=== Record excerpts ===

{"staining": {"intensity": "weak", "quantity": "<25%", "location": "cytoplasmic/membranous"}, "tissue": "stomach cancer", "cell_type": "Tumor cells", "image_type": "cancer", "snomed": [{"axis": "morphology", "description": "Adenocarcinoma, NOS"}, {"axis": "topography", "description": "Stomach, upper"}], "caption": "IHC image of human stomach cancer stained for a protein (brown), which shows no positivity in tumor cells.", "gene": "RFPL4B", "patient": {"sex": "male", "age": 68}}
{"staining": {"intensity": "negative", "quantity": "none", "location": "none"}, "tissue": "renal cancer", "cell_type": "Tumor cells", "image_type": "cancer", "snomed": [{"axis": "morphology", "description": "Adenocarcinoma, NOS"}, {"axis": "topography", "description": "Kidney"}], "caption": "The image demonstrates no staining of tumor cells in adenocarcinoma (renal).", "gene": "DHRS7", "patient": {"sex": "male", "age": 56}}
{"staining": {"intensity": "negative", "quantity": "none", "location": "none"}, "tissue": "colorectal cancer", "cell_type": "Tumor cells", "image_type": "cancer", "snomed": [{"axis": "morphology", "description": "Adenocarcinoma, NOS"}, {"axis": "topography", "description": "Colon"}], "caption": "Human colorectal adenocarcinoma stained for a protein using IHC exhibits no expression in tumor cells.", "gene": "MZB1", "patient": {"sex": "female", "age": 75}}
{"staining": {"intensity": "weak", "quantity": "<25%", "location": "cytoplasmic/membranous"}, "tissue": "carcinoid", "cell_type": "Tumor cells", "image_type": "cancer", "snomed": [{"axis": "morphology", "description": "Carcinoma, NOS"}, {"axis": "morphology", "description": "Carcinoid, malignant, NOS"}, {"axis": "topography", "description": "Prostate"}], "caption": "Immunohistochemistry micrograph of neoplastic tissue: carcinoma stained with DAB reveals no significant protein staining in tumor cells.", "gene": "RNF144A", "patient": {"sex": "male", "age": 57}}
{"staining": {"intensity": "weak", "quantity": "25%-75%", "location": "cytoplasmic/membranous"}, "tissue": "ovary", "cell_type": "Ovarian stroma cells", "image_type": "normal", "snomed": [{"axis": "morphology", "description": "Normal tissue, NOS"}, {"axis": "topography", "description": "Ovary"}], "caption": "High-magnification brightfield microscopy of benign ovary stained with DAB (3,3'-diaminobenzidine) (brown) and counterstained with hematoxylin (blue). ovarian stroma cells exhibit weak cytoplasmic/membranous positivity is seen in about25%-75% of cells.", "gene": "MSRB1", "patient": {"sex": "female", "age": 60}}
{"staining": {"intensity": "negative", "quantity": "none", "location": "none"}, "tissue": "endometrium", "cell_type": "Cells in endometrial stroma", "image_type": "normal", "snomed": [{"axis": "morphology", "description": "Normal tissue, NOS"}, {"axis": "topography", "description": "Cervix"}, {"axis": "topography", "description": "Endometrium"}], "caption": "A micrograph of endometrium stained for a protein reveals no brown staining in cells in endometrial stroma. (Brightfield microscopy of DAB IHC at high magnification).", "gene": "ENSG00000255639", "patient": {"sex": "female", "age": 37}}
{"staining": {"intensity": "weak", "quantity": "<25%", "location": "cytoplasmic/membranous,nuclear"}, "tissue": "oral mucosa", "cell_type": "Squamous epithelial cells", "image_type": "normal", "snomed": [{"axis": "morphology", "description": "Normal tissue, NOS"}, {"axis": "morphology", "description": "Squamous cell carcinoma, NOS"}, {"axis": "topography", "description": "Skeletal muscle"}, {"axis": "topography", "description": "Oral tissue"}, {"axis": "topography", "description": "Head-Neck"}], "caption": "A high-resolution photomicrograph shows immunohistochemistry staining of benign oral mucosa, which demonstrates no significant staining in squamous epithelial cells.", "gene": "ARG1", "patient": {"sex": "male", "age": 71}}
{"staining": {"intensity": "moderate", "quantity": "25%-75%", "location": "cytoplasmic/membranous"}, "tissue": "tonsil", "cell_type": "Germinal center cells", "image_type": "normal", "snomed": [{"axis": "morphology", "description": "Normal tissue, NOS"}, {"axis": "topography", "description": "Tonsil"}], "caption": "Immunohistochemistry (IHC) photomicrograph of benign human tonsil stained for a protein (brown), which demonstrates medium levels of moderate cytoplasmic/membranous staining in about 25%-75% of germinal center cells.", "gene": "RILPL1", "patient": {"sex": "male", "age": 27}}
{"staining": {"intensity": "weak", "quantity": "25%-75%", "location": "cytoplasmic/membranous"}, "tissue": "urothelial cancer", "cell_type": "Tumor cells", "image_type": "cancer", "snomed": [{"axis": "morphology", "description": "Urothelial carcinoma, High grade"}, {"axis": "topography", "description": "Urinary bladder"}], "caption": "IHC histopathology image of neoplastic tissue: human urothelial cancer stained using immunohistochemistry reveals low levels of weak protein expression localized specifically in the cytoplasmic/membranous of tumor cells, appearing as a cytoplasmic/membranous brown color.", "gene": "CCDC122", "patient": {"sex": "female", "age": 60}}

===

> What to produce
For each line shown above, write an exact copy.

> Answer to the exercise
{"staining": {"intensity": "weak", "quantity": "<25%", "location": "cytoplasmic/membranous"}, "tissue": "stomach cancer", "cell_type": "Tumor cells", "image_type": "cancer", "snomed": [{"axis": "morphology", "description": "Adenocarcinoma, NOS"}, {"axis": "topography", "description": "Stomach, upper"}], "caption": "IHC image of human stomach cancer stained for a protein (brown), which shows no positivity in tumor cells.", "gene": "RFPL4B", "patient": {"sex": "male", "age": 68}}
{"staining": {"intensity": "negative", "quantity": "none", "location": "none"}, "tissue": "renal cancer", "cell_type": "Tumor cells", "image_type": "cancer", "snomed": [{"axis": "morphology", "description": "Adenocarcinoma, NOS"}, {"axis": "topography", "description": "Kidney"}], "caption": "The image demonstrates no staining of tumor cells in adenocarcinoma (renal).", "gene": "DHRS7", "patient": {"sex": "male", "age": 56}}
{"staining": {"intensity": "negative", "quantity": "none", "location": "none"}, "tissue": "colorectal cancer", "cell_type": "Tumor cells", "image_type": "cancer", "snomed": [{"axis": "morphology", "description": "Adenocarcinoma, NOS"}, {"axis": "topography", "description": "Colon"}], "caption": "Human colorectal adenocarcinoma stained for a protein using IHC exhibits no expression in tumor cells.", "gene": "MZB1", "patient": {"sex": "female", "age": 75}}
{"staining": {"intensity": "weak", "quantity": "<25%", "location": "cytoplasmic/membranous"}, "tissue": "carcinoid", "cell_type": "Tumor cells", "image_type": "cancer", "snomed": [{"axis": "morphology", "description": "Carcinoma, NOS"}, {"axis": "morphology", "description": "Carcinoid, malignant, NOS"}, {"axis": "topography", "description": "Prostate"}], "caption": "Immunohistochemistry micrograph of neoplastic tissue: carcinoma stained with DAB reveals no significant protein staining in tumor cells.", "gene": "RNF144A", "patient": {"sex": "male", "age": 57}}
{"staining": {"intensity": "weak", "quantity": "25%-75%", "location": "cytoplasmic/membranous"}, "tissue": "ovary", "cell_type": "Ovarian stroma cells", "image_type": "normal", "snomed": [{"axis": "morphology", "description": "Normal tissue, NOS"}, {"axis": "topography", "description": "Ovary"}], "caption": "High-magnification brightfield microscopy of benign ovary stained with DAB (3,3'-diaminobenzidine) (brown) and counterstained with hematoxylin (blue). ovarian stroma cells exhibit weak cytoplasmic/membranous positivity is seen in about25%-75% of cells.", "gene": "MSRB1", "patient": {"sex": "female", "age": 60}}
{"staining": {"intensity": "negative", "quantity": "none", "location": "none"}, "tissue": "endometrium", "cell_type": "Cells in endometrial stroma", "image_type": "normal", "snomed": [{"axis": "morphology", "description": "Normal tissue, NOS"}, {"axis": "topography", "description": "Cervix"}, {"axis": "topography", "description": "Endometrium"}], "caption": "A micrograph of endometrium stained for a protein reveals no brown staining in cells in endometrial stroma. (Brightfield microscopy of DAB IHC at high magnification).", "gene": "ENSG00000255639", "patient": {"sex": "female", "age": 37}}
{"staining": {"intensity": "weak", "quantity": "<25%", "location": "cytoplasmic/membranous,nuclear"}, "tissue": "oral mucosa", "cell_type": "Squamous epithelial cells", "image_type": "normal", "snomed": [{"axis": "morphology", "description": "Normal tissue, NOS"}, {"axis": "morphology", "description": "Squamous cell carcinoma, NOS"}, {"axis": "topography", "description": "Skeletal muscle"}, {"axis": "topography", "description": "Oral tissue"}, {"axis": "topography", "description": "Head-Neck"}], "caption": "A high-resolution photomicrograph shows immunohistochemistry staining of benign oral mucosa, which demonstrates no significant staining in squamous epithelial cells.", "gene": "ARG1", "patient": {"sex": "male", "age": 71}}
{"staining": {"intensity": "moderate", "quantity": "25%-75%", "location": "cytoplasmic/membranous"}, "tissue": "tonsil", "cell_type": "Germinal center cells", "image_type": "normal", "snomed": [{"axis": "morphology", "description": "Normal tissue, NOS"}, {"axis": "topography", "description": "Tonsil"}], "caption": "Immunohistochemistry (IHC) photomicrograph of benign human tonsil stained for a protein (brown), which demonstrates medium levels of moderate cytoplasmic/membranous staining in about 25%-75% of germinal center cells.", "gene": "RILPL1", "patient": {"sex": "male", "age": 27}}
{"staining": {"intensity": "weak", "quantity": "25%-75%", "location": "cytoplasmic/membranous"}, "tissue": "urothelial cancer", "cell_type": "Tumor cells", "image_type": "cancer", "snomed": [{"axis": "morphology", "description": "Urothelial carcinoma, High grade"}, {"axis": "topography", "description": "Urinary bladder"}], "caption": "IHC histopathology image of neoplastic tissue: human urothelial cancer stained using immunohistochemistry reveals low levels of weak protein expression localized specifically in the cytoplasmic/membranous of tumor cells, appearing as a cytoplasmic/membranous brown color.", "gene": "CCDC122", "patient": {"sex": "female", "age": 60}}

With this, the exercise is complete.